Kalau suara-suara sudah hilang obatnya tidak boleh diberhentikan. Nanti konsultasikan
dengan dokter, sebab kalau putus obat, bapak akan kambuh dan sulit untuk
mengembalikan ke keadaan semula. Kalau obat habis bapak bisa minta ke dokter untuk
mendapatkan obat lagi. bapak juga harus teliti saat menggunakan obat-obatan ini.
Pastikan obatnya benar, artinya bapak harus memastikan bahwa itu obat yang benar-
benar punya bapak Jangan keliru dengan obat milik orang lain. Baca nama
kemasannya. Pastikan obat diminum pada waktunya, dengan cara yang benar.

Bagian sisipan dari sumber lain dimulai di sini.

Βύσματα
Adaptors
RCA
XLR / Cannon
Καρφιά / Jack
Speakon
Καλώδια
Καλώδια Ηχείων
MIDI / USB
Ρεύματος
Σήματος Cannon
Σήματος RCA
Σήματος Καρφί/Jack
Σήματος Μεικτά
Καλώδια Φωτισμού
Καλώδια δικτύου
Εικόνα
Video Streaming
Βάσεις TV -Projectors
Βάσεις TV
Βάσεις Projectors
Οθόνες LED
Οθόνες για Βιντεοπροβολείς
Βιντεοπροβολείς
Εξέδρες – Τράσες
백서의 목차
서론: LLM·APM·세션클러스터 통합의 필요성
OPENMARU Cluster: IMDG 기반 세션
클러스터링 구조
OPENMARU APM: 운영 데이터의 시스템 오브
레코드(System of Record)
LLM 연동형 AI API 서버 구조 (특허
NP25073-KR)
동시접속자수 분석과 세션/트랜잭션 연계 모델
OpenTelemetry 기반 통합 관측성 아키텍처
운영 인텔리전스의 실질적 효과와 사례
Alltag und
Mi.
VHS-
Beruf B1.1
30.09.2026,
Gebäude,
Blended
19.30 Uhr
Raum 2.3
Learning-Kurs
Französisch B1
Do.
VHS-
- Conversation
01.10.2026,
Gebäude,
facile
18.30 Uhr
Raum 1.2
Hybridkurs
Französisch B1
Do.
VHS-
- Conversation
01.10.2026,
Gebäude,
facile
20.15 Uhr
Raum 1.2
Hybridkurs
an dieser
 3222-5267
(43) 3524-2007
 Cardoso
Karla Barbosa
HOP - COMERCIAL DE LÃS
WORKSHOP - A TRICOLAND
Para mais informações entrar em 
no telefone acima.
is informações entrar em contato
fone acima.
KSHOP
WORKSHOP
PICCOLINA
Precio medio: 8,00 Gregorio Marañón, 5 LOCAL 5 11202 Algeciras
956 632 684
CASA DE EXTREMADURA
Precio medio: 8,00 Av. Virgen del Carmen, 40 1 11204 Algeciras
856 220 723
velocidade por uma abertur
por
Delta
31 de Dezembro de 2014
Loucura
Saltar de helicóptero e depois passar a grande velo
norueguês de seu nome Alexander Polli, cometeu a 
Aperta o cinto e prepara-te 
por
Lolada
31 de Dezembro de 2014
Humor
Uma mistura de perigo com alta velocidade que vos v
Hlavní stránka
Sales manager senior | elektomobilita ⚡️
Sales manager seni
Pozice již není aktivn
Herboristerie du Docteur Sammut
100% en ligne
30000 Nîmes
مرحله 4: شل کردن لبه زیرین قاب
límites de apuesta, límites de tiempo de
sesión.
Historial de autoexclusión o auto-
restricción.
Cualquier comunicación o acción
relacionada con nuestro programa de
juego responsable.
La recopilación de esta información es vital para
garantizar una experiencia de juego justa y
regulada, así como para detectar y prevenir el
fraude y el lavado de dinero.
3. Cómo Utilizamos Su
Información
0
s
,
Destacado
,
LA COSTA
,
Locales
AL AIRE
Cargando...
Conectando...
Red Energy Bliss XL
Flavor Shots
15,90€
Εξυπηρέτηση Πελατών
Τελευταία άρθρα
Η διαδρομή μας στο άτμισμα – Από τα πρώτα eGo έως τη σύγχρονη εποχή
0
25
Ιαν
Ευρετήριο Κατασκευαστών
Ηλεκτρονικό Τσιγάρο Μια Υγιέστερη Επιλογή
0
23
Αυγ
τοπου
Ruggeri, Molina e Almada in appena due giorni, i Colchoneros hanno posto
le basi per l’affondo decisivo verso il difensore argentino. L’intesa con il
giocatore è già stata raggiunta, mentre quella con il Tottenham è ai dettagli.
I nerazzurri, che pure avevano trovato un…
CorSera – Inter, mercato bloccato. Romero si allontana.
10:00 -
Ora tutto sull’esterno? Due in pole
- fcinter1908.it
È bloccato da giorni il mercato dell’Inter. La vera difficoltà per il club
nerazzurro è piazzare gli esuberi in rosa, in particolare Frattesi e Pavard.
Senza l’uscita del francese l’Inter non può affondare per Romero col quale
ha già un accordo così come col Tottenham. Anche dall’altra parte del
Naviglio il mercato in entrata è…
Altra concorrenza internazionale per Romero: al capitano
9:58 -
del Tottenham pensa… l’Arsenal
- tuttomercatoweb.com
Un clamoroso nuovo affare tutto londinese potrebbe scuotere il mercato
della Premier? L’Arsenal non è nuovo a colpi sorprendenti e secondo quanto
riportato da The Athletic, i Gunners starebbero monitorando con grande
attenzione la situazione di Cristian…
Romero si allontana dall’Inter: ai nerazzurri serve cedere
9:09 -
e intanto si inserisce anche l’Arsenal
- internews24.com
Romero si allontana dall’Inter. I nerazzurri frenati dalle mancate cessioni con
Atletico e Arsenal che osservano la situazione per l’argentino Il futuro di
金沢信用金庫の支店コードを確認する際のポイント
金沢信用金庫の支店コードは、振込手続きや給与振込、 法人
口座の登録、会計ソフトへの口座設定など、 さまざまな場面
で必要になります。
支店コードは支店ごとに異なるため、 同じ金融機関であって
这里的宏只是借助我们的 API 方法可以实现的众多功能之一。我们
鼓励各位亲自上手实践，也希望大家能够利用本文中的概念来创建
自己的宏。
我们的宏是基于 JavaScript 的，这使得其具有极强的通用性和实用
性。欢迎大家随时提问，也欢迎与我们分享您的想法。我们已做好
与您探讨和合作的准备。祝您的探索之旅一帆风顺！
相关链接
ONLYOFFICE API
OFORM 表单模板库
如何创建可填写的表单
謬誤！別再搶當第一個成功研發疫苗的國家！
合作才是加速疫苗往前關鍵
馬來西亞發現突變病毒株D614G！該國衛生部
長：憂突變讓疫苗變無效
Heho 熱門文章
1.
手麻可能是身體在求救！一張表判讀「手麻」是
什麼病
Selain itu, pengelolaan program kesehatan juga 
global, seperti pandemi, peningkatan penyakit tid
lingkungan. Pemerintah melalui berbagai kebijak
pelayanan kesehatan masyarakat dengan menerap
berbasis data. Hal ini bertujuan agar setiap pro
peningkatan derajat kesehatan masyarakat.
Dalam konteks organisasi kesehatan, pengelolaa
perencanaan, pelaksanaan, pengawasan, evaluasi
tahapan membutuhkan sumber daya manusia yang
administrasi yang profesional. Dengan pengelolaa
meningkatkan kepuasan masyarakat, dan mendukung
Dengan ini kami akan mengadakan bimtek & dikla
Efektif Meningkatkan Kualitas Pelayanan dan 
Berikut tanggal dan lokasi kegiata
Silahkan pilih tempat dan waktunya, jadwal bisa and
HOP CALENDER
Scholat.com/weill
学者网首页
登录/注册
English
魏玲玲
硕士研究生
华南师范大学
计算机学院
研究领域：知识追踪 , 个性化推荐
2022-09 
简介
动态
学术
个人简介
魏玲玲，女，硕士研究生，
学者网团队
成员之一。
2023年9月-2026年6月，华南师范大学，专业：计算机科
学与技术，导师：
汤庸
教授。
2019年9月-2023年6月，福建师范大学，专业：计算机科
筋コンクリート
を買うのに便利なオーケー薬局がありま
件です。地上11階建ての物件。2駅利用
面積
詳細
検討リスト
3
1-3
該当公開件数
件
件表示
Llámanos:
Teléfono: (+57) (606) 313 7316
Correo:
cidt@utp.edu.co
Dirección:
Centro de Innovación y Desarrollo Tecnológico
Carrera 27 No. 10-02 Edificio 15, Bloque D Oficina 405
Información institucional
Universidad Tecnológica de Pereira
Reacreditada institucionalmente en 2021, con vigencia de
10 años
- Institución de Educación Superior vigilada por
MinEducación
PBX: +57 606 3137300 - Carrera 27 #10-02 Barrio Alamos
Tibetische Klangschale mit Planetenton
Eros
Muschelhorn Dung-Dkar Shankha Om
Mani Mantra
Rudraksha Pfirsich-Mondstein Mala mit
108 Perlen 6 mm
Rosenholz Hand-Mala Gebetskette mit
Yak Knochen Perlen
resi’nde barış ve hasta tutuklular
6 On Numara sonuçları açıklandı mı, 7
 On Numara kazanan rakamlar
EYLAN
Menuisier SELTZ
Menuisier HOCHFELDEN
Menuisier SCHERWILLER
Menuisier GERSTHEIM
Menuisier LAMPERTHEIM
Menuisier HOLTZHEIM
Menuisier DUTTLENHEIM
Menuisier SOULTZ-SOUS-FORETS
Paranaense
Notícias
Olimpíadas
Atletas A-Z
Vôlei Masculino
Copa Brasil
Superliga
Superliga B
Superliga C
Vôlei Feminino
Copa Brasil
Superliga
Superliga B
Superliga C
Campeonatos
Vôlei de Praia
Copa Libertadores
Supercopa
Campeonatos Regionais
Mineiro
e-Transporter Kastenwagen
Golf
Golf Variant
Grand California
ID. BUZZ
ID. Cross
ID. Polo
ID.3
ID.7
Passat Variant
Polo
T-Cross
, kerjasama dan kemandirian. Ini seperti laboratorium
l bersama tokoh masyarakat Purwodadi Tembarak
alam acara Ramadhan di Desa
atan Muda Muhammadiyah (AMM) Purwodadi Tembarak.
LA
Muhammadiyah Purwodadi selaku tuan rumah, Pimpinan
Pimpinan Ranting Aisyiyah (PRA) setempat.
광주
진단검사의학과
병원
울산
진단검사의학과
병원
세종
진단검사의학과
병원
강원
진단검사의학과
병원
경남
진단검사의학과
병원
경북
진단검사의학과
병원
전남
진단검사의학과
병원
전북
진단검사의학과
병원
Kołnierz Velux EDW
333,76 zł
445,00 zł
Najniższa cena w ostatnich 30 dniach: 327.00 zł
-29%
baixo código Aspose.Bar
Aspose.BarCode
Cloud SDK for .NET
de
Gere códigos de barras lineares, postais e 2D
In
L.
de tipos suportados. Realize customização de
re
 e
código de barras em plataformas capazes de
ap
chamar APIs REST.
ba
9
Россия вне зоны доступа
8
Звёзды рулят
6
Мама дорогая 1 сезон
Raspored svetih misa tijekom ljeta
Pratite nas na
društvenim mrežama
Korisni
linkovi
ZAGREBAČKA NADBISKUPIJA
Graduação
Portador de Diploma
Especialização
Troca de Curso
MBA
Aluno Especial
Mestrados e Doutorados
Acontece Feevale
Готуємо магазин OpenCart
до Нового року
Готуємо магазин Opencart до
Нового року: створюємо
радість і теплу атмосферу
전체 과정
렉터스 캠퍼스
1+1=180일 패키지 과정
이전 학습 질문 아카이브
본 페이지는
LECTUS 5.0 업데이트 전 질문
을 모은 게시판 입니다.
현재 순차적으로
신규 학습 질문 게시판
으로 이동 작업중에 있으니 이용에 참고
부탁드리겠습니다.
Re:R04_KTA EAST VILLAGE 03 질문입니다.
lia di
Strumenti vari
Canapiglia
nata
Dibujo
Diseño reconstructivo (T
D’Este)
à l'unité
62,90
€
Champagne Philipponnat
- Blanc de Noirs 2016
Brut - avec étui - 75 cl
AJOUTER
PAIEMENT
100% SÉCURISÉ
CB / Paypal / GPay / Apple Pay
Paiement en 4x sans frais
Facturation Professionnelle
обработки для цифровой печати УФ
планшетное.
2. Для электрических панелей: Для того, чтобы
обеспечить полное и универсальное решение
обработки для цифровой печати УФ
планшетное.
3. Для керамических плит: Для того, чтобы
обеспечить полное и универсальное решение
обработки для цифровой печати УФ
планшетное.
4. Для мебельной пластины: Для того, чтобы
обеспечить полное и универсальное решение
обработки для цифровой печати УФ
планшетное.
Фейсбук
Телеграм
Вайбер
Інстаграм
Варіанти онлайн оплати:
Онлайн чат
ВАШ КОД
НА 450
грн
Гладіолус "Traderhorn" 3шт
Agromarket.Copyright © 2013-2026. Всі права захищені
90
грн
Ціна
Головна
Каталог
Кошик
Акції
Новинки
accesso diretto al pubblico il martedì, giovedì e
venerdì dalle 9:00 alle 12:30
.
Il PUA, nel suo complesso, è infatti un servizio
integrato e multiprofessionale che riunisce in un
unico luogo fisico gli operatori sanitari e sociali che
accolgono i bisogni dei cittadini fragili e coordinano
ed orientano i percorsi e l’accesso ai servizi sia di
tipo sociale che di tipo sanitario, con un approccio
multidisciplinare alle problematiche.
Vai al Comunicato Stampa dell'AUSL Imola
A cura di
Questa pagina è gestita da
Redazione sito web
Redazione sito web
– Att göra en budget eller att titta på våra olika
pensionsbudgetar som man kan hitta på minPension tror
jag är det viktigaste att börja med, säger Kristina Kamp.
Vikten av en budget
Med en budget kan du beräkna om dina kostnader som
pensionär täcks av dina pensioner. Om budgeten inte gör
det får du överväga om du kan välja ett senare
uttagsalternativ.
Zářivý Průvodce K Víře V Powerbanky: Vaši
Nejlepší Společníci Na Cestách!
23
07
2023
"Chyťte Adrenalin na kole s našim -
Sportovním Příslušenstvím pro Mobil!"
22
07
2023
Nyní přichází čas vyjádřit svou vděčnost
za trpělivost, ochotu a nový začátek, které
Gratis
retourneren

Yaitu
diminum sesudah makan dan tepat jamnya bapak juga harus perhatikan berapa jumlah
obat sekali minum, dan harus cukup minum 10 gelas per hari

Terminasi:
Evaluasi subjektif :
Bagaimana perasaan bapak setelah kita bercakap-cakap tentang obat? Sudah berapa
cara yang kita latih untuk mencegah suara-suara?
Evaluasi objektif :
Coba sebutkan! Bagus! (jika jawaban benar).
Rencana tindak lanjut :
Mari kita masukkan jadwal minum obatnya pada jadwal kegiatan bapak Jangan lupa q
pada waktunya minta obat pada perawat atau pada keluarga kalau di rumah.
Kontrak :
Nah makanan sudah datang. Besok kita ketemu lagi untuk melihat manfaat 4 cara
mencegah suara yang telah kita bicarakan. Mau jam berapa? Bagaimana kalau jam
10.00. sampai jumpa.

30
BAB IV
PENUTUP

4.1 KESIMPULAN
Halusinasi adalah persepsi klien melalui panca indera terhadap lingkungan tanpa ada
stimulus atau rangsangan yang nyata. Sedangkan halusinasi pendengaran adalah kondisi dimana
pasien mendengar suara, terutamanya suarasuara orang yang sedang membicarakan apa yang
sedang dipikirkannya dan memerintahkan untuk melakukan sesuatu.
Menurut Stuart (2007), faktor penyebab terjadinya halusinasi adalah :
1. Faktor predisposisi :
a. Biologis
b. Psikologis
c. Sosial Budaya
2. Faktor presipitasi
a. Biologis
b. Stress lingkungan
c. Sumber koping

4.2 SARAN
Dengan adanya makalah ini diharapkan dapat menambah pengetahuan penulis dan
pembaca mengenai tinjauan teori mengenai halusinasi, asuhan keperawatan halusinasi, dan
strategi pelaksanaan untuk halusinasi.